▶ [Task directions]
Count the lines holding the string "JSON" in the records, and give only the count.

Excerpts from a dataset
..............................

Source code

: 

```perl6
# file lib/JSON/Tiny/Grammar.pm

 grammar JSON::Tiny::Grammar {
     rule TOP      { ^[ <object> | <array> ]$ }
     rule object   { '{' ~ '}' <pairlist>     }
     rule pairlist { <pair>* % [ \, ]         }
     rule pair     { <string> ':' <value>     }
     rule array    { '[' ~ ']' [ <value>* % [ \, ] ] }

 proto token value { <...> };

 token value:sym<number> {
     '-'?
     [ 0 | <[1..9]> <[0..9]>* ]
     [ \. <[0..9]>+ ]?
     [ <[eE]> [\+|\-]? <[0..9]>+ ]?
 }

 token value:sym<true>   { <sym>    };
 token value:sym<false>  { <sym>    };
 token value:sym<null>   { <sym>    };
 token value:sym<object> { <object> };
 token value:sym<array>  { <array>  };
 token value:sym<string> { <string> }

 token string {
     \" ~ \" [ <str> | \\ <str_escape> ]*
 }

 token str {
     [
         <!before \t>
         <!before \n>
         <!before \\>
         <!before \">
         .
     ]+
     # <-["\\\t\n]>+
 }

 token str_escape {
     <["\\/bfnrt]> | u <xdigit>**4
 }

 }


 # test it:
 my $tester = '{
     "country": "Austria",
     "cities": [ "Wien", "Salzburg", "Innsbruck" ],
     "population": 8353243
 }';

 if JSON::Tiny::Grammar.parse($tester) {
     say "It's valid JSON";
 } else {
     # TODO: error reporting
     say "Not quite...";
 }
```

..............................

▶ [Result for this exercise]
4